Thanks to eight years of training data and millions of data points, the system can predict more than 50 body measurements on a shopper.

Those body measurement predictions are then mapped to garments and their specification data, and then generates a size recommendation.

“We take in fabric properties, elements that are used within the design process for the intended fit by design, which also relates to the fabric properties,” Burnes said, adding the company also collects purchase and returns data of the shoppers that go through the tool, so it can inform retailers’ recommendations engines. And the tech’s machine-learning algorithms continuously learn based off of the consumer behavior.

The result, she said, is accuracy that comes within 3 percent of what body scanners produce, and within 1 percent of master tailors wielding measuring tapes.
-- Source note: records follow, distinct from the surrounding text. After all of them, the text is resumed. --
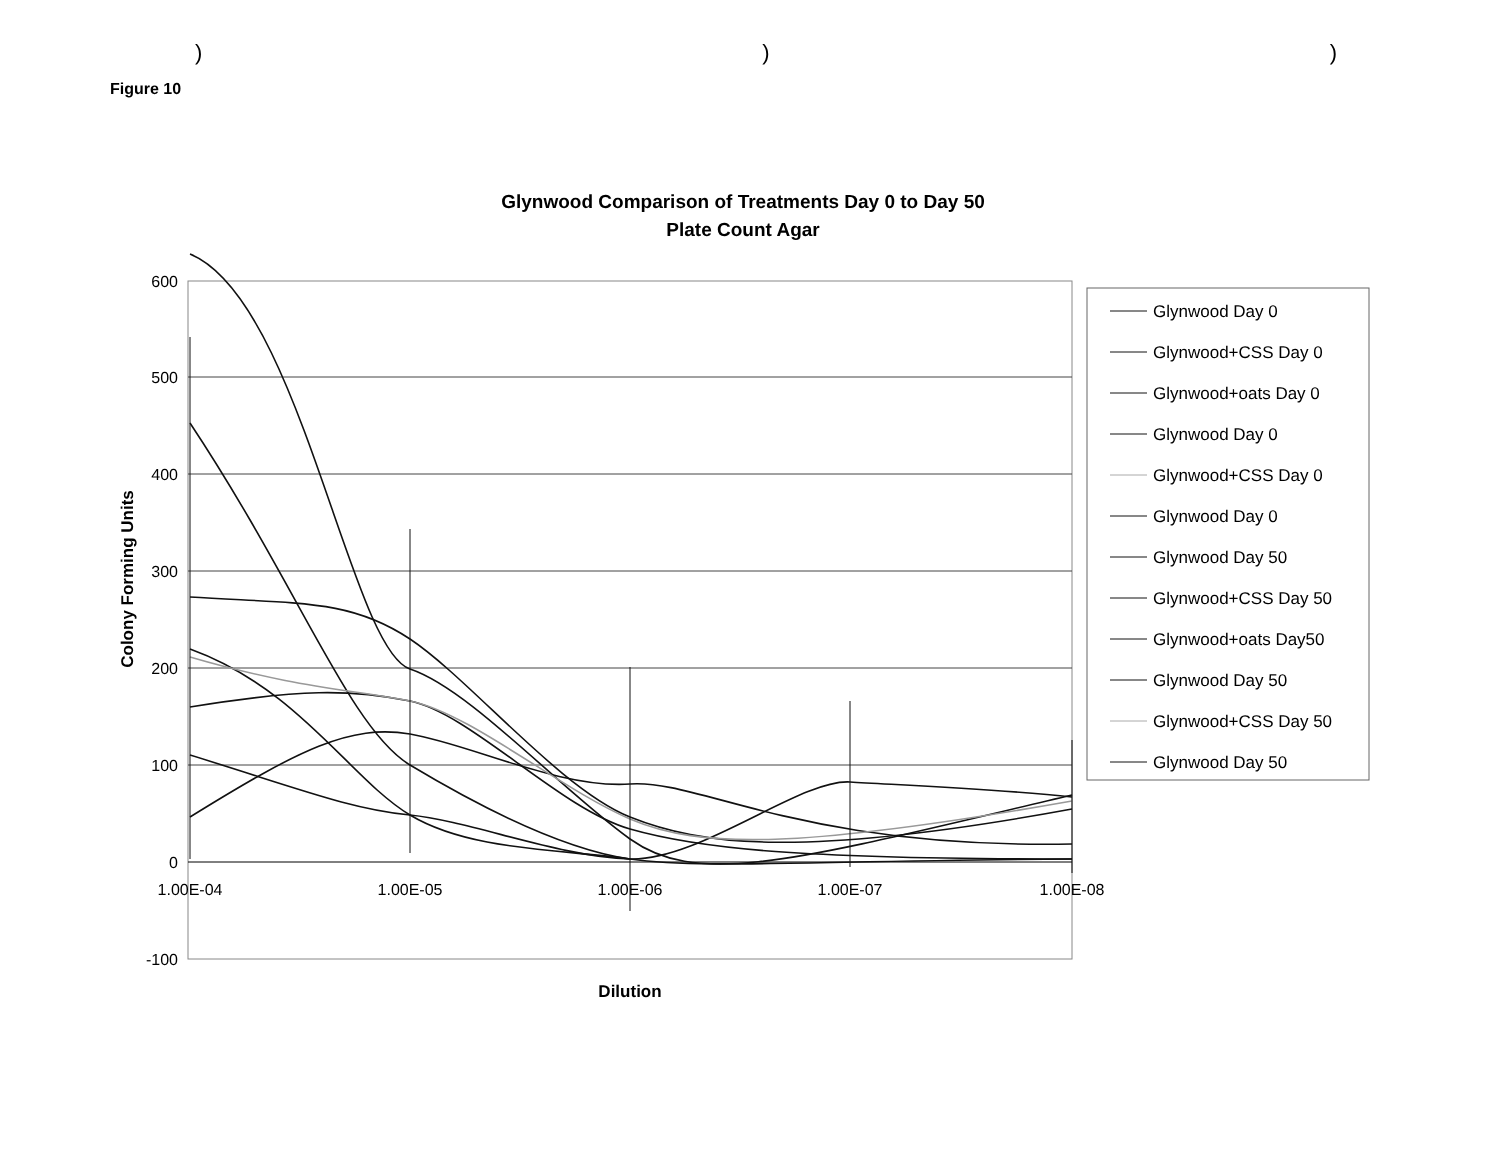)))
Figure 10
Glynwood Comparison of Treatments Day 0 to Day 50
Plate Count Agar
600
500
400
300
200
100
0
-100
1.00E-04
1.00E-05
1.00E-06
1.00E-07
1.00E-08
Dilution
Colony Forming Units
Glynwood Day 0
Glynwood+CSS Day 0
Glynwood+oats Day 0
Glynwood Day 0
Glynwood+CSS Day 0
Glynwood Day 0
Glynwood Day 50
Glynwood+CSS Day 50
Glynwood+oats Day50
Glynwood Day 50
Glynwood+CSS Day 50
Glynwood Day 50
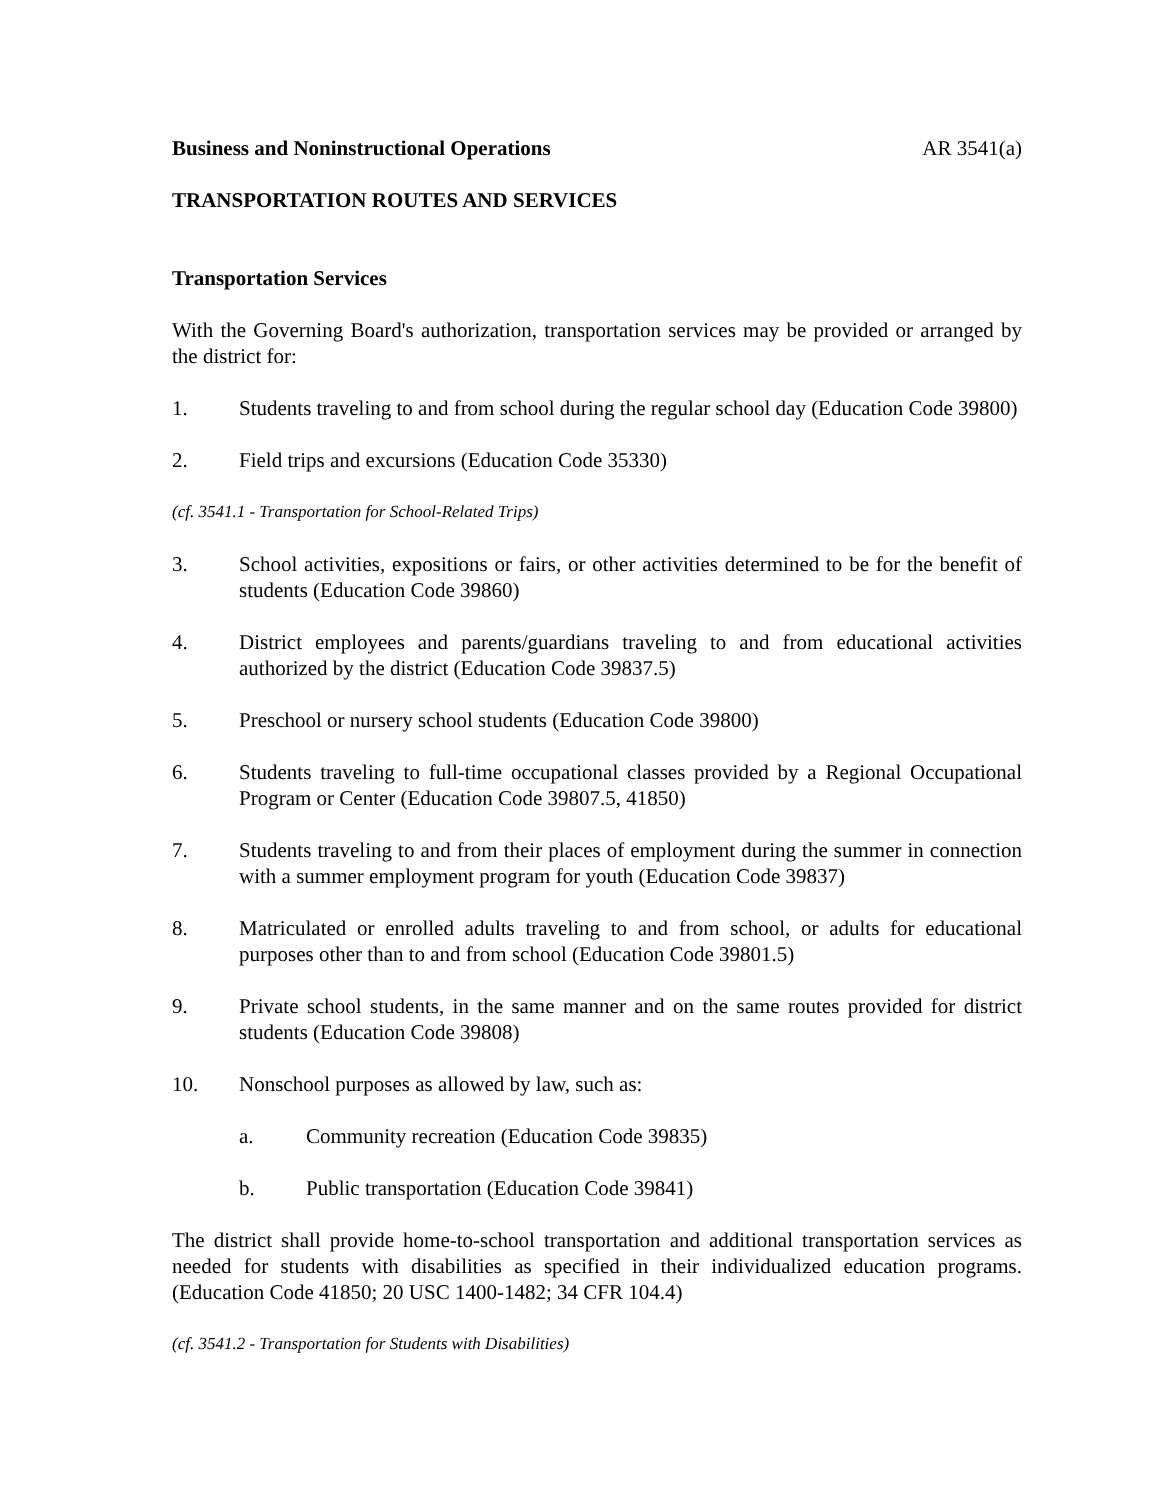Business and Noninstructional Operations AR 3541(a)
TRANSPORTATION ROUTES AND SERVICES
Transportation Services
With the Governing Board's authorization, transportation services may be provided or arranged by the district for:
1. Students traveling to and from school during the regular school day (Education Code 39800)
2. Field trips and excursions (Education Code 35330)
(cf. 3541.1 - Transportation for School-Related Trips)
3. School activities, expositions or fairs, or other activities determined to be for the benefit of students (Education Code 39860)
4. District employees and parents/guardians traveling to and from educational activities authorized by the district (Education Code 39837.5)
5. Preschool or nursery school students (Education Code 39800)
6. Students traveling to full-time occupational classes provided by a Regional Occupational Program or Center (Education Code 39807.5, 41850)
7. Students traveling to and from their places of employment during the summer in connection with a summer employment program for youth (Education Code 39837)
8. Matriculated or enrolled adults traveling to and from school, or adults for educational purposes other than to and from school (Education Code 39801.5)
9. Private school students, in the same manner and on the same routes provided for district students (Education Code 39808)
10. Nonschool purposes as allowed by law, such as:
a. Community recreation (Education Code 39835)
b. Public transportation (Education Code 39841)
The district shall provide home-to-school transportation and additional transportation services as needed for students with disabilities as specified in their individualized education programs. (Education Code 41850; 20 USC 1400-1482; 34 CFR 104.4)
(cf. 3541.2 - Transportation for Students with Disabilities)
While that goes on in the back end, Forma’s visualization technology greets customers upfront.

“What we do is digitize clothing and people from a single photo,” Ben Chiang, Forma’s cofounder and ceo, told WWD. “What makes us unique is that we can generate instant and photo-realistic try-ons from a single photo. We use one photo of the person, one photo of the outfit, and we can put the outfit on the person instantly and photo-realistically.”

Interest in Forma and Bold Metrics’ technologies have certainly heightened, the cofounders said, and they’ve struck deals with major retailers to deploy their combined solution, though they declined to discuss the particulars at this time.

The partners believe the combined solution offers an adaptability that’s key. Because it works via an iPad, the tech is accessible for associates on the sales floor, as well as consumers at home, if the retailer wants. And once consumers get used to and trust shopping tools, it tends to stick around.

Either way, the race is on now to move the fitting room from the store to the screen, making for a trend that may or may not subside, even if the coronavirus does.